> Stored data entries

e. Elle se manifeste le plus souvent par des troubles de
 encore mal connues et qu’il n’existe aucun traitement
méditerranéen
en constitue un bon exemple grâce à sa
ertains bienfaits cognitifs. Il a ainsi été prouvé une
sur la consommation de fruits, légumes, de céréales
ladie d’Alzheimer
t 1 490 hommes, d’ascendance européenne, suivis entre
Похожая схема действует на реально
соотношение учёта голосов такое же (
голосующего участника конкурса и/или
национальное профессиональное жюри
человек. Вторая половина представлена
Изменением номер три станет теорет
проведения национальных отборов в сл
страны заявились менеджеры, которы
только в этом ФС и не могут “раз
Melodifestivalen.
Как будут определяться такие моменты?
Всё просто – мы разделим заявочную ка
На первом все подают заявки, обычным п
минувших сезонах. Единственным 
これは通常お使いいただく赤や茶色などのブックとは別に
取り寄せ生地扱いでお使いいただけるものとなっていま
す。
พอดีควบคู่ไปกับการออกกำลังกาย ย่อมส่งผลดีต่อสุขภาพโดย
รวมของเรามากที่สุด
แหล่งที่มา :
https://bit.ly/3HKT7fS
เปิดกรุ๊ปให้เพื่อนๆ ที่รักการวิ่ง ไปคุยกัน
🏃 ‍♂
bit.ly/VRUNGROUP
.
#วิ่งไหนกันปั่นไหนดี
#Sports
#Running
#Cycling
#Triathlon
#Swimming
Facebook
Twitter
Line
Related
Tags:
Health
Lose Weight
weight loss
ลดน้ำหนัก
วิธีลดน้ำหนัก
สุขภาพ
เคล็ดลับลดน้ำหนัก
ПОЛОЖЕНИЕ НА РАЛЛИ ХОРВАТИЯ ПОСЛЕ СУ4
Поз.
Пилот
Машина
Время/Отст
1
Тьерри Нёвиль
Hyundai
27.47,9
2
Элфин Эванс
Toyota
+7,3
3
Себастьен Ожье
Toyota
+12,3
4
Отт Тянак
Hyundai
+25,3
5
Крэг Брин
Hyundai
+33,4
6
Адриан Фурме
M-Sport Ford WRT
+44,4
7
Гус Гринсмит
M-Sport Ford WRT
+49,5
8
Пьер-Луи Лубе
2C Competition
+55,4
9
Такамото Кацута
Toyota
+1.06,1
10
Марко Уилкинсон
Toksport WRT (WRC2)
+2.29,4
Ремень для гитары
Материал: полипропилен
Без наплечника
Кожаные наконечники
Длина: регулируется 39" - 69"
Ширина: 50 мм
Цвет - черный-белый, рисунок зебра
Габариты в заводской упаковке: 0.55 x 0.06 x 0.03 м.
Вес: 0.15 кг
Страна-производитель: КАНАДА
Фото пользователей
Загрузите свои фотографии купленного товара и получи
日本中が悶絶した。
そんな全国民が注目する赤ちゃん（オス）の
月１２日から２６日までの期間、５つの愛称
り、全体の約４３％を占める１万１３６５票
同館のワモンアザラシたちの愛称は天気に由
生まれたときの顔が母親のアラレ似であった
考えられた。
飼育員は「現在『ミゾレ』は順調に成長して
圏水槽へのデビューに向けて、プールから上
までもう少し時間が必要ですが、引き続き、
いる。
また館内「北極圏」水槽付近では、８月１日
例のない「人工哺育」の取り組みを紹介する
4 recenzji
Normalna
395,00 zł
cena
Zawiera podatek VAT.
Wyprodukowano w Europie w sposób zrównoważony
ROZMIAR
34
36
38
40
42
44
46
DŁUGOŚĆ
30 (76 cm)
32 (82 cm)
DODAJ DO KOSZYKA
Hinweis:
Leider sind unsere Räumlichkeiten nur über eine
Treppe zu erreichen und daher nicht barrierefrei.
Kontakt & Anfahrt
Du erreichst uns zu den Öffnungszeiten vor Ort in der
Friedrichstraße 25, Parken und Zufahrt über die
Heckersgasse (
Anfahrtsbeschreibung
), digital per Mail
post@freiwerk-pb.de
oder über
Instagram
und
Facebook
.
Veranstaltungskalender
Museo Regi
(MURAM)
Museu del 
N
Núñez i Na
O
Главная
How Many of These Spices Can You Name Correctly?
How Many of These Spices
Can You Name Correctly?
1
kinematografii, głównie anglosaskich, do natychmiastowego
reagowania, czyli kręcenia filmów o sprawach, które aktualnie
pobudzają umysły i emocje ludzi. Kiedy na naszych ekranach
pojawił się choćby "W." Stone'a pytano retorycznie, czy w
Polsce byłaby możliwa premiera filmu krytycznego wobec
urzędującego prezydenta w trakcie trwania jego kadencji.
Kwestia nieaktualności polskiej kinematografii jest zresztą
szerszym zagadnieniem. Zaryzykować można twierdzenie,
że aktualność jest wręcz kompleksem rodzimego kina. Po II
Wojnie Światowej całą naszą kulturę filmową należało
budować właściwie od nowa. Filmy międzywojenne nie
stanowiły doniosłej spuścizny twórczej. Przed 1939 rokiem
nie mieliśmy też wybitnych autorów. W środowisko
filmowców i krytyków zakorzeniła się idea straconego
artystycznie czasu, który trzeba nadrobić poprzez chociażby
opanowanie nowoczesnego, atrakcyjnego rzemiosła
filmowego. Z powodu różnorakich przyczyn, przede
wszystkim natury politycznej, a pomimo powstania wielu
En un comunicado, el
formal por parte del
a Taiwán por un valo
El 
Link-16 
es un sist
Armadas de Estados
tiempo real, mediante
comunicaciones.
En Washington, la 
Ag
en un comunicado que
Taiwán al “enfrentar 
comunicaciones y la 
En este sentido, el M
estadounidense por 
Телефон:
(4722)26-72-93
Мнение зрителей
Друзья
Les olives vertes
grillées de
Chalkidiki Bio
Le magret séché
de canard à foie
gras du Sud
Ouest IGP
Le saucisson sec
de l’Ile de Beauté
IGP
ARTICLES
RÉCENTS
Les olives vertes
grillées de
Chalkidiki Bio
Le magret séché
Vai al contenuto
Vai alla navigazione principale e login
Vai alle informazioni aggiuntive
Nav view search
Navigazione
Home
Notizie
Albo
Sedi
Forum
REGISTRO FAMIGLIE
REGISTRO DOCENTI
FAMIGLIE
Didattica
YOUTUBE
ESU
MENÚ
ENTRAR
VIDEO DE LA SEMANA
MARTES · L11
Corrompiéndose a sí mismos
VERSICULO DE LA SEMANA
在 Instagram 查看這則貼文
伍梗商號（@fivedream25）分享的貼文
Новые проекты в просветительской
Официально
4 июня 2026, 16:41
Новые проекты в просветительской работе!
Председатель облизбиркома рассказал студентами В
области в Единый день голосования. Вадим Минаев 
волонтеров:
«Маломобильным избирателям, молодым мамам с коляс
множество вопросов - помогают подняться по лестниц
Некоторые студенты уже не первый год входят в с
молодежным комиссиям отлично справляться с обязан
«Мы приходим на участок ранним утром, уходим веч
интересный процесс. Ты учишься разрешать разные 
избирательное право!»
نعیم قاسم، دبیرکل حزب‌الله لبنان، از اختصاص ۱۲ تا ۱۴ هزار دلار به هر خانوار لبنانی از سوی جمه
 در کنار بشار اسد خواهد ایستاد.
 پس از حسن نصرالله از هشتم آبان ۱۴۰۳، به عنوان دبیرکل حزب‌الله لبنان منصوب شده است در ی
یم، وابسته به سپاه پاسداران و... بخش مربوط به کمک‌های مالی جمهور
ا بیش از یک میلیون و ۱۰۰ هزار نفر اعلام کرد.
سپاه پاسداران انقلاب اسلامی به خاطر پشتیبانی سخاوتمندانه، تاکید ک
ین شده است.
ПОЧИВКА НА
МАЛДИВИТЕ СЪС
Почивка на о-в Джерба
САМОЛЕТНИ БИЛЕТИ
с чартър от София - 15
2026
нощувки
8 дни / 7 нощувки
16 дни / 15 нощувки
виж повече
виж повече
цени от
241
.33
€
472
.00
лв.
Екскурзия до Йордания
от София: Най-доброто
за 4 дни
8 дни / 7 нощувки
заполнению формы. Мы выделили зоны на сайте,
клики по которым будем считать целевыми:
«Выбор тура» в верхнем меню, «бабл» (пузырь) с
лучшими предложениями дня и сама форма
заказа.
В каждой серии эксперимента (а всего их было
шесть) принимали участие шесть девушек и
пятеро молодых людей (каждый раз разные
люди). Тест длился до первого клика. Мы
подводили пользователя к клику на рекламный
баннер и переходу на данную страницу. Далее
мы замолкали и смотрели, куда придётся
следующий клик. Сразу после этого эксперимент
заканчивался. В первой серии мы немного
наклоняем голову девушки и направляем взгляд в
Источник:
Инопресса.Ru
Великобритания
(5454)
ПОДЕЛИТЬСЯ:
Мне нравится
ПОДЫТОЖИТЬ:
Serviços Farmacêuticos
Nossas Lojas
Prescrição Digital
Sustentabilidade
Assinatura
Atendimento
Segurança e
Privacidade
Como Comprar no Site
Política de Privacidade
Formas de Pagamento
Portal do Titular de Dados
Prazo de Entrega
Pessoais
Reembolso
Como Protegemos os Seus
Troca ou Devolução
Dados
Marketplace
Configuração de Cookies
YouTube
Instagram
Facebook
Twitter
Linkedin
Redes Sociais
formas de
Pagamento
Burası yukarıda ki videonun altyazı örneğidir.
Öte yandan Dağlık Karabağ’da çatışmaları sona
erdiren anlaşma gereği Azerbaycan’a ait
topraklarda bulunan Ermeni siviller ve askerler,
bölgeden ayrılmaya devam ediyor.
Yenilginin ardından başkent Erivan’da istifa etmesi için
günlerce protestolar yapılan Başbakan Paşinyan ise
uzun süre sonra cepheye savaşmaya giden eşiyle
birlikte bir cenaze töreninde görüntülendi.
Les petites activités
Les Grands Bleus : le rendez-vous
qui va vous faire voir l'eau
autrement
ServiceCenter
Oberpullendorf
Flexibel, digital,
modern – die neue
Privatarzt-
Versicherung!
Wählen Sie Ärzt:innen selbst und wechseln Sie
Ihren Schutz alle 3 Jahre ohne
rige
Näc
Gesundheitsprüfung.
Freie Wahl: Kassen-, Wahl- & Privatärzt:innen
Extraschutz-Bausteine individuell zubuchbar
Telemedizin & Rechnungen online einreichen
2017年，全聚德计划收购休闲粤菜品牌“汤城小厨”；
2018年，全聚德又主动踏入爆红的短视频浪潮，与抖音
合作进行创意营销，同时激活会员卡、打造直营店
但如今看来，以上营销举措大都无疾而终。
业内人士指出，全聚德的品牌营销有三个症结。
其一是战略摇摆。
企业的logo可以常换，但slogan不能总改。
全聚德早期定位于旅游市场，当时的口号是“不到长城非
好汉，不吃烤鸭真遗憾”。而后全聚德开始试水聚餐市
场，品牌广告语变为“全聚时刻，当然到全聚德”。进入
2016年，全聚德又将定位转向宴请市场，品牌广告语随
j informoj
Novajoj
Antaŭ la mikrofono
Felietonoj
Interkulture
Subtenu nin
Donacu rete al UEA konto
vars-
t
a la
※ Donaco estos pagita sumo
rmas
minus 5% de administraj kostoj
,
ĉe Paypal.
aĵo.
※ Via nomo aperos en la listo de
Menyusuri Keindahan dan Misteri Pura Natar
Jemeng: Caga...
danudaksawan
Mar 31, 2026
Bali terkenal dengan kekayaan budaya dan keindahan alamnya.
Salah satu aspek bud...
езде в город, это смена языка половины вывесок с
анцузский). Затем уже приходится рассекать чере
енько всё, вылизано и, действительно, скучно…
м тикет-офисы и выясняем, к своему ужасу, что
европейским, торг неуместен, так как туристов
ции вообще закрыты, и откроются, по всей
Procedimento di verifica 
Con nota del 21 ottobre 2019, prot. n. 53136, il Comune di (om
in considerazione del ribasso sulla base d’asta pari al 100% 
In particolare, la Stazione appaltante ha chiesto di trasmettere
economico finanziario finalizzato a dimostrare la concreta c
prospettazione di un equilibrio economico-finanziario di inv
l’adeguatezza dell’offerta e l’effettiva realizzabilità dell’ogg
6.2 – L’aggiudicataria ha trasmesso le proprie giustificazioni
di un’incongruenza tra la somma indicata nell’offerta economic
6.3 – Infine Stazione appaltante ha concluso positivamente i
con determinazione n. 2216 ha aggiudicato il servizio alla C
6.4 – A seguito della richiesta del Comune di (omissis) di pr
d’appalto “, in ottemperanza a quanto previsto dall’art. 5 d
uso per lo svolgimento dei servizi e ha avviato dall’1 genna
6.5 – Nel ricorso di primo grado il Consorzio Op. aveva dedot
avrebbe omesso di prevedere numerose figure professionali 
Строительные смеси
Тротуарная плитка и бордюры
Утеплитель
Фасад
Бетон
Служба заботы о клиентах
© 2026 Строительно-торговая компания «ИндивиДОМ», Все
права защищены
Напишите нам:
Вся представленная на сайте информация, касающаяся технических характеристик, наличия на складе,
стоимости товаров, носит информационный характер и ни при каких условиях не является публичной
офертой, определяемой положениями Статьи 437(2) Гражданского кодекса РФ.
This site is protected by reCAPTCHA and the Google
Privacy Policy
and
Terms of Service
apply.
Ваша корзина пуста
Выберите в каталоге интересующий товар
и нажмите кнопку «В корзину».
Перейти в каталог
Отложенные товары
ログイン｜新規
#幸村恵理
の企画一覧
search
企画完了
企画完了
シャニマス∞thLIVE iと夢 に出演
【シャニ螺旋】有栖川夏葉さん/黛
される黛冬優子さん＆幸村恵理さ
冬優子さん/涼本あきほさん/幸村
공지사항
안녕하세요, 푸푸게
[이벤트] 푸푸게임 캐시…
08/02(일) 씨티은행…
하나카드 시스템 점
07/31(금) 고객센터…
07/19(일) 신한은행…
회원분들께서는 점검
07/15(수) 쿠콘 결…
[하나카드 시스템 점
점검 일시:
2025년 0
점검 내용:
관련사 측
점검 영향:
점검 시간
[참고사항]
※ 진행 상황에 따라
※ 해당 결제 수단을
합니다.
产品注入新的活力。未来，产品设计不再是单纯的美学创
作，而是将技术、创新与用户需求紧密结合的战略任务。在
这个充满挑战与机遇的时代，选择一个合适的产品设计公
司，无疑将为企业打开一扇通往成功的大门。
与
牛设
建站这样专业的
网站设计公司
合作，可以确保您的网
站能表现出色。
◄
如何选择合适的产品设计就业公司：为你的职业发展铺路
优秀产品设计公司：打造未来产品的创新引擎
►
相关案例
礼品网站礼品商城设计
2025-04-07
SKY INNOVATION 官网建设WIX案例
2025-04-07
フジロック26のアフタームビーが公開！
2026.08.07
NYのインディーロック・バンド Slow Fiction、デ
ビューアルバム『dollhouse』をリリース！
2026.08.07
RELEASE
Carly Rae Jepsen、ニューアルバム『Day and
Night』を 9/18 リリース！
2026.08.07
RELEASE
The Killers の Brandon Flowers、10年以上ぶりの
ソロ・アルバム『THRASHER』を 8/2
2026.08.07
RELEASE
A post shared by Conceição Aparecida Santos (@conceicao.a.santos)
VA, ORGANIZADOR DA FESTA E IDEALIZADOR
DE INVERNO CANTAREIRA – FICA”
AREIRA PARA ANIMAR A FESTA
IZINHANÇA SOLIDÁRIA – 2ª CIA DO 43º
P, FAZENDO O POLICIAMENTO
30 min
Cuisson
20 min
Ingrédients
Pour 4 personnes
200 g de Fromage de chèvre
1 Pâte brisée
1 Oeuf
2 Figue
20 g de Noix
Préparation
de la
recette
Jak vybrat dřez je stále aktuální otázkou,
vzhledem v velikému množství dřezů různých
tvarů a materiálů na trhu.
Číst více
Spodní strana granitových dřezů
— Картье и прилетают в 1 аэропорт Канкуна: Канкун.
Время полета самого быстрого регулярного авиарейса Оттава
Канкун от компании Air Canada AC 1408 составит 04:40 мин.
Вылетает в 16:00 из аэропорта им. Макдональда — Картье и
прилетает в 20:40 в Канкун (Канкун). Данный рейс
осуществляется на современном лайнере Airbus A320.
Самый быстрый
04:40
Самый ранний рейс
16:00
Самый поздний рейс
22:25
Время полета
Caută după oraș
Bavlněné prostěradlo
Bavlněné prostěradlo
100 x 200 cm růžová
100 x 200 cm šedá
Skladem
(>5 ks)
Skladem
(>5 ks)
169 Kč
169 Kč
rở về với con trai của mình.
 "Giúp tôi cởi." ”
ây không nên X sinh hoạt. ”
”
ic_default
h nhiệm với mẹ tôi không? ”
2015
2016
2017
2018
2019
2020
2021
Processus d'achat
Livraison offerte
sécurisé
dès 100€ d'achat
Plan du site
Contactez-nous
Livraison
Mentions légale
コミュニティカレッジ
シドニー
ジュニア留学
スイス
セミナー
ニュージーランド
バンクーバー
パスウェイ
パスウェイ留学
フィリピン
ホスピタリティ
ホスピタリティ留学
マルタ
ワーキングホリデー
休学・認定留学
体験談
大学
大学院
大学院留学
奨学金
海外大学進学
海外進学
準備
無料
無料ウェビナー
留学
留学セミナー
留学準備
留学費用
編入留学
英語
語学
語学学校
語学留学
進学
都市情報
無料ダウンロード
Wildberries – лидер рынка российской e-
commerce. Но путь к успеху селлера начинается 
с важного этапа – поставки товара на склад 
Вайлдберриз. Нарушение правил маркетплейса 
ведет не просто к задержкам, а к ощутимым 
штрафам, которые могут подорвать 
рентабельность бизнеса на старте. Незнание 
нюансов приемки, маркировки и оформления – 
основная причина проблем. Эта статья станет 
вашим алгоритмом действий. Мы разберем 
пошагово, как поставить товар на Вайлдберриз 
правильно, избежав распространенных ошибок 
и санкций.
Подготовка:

> THE PROBLEM
Return the data word for word, from its first line through the line that contains "Без наплечника". Include both of those lines.

> SOLUTION TO THIS EXERCISE
e. Elle se manifeste le plus souvent par des troubles de
 encore mal connues et qu’il n’existe aucun traitement
méditerranéen
en constitue un bon exemple grâce à sa
ertains bienfaits cognitifs. Il a ainsi été prouvé une
sur la consommation de fruits, légumes, de céréales
ladie d’Alzheimer
t 1 490 hommes, d’ascendance européenne, suivis entre
Похожая схема действует на реально
соотношение учёта голосов такое же (
голосующего участника конкурса и/или
национальное профессиональное жюри
человек. Вторая половина представлена
Изменением номер три станет теорет
проведения национальных отборов в сл
страны заявились менеджеры, которы
только в этом ФС и не могут “раз
Melodifestivalen.
Как будут определяться такие моменты?
Всё просто – мы разделим заявочную ка
На первом все подают заявки, обычным п
минувших сезонах. Единственным 
これは通常お使いいただく赤や茶色などのブックとは別に
取り寄せ生地扱いでお使いいただけるものとなっていま
す。
พอดีควบคู่ไปกับการออกกำลังกาย ย่อมส่งผลดีต่อสุขภาพโดย
รวมของเรามากที่สุด
แหล่งที่มา :
https://bit.ly/3HKT7fS
เปิดกรุ๊ปให้เพื่อนๆ ที่รักการวิ่ง ไปคุยกัน
🏃 ‍♂
bit.ly/VRUNGROUP
.
#วิ่งไหนกันปั่นไหนดี
#Sports
#Running
#Cycling
#Triathlon
#Swimming
Facebook
Twitter
Line
Related
Tags:
Health
Lose Weight
weight loss
ลดน้ำหนัก
วิธีลดน้ำหนัก
สุขภาพ
เคล็ดลับลดน้ำหนัก
ПОЛОЖЕНИЕ НА РАЛЛИ ХОРВАТИЯ ПОСЛЕ СУ4
Поз.
Пилот
Машина
Время/Отст
1
Тьерри Нёвиль
Hyundai
27.47,9
2
Элфин Эванс
Toyota
+7,3
3
Себастьен Ожье
Toyota
+12,3
4
Отт Тянак
Hyundai
+25,3
5
Крэг Брин
Hyundai
+33,4
6
Адриан Фурме
M-Sport Ford WRT
+44,4
7
Гус Гринсмит
M-Sport Ford WRT
+49,5
8
Пьер-Луи Лубе
2C Competition
+55,4
9
Такамото Кацута
Toyota
+1.06,1
10
Марко Уилкинсон
Toksport WRT (WRC2)
+2.29,4
Ремень для гитары
Материал: полипропилен
Без наплечника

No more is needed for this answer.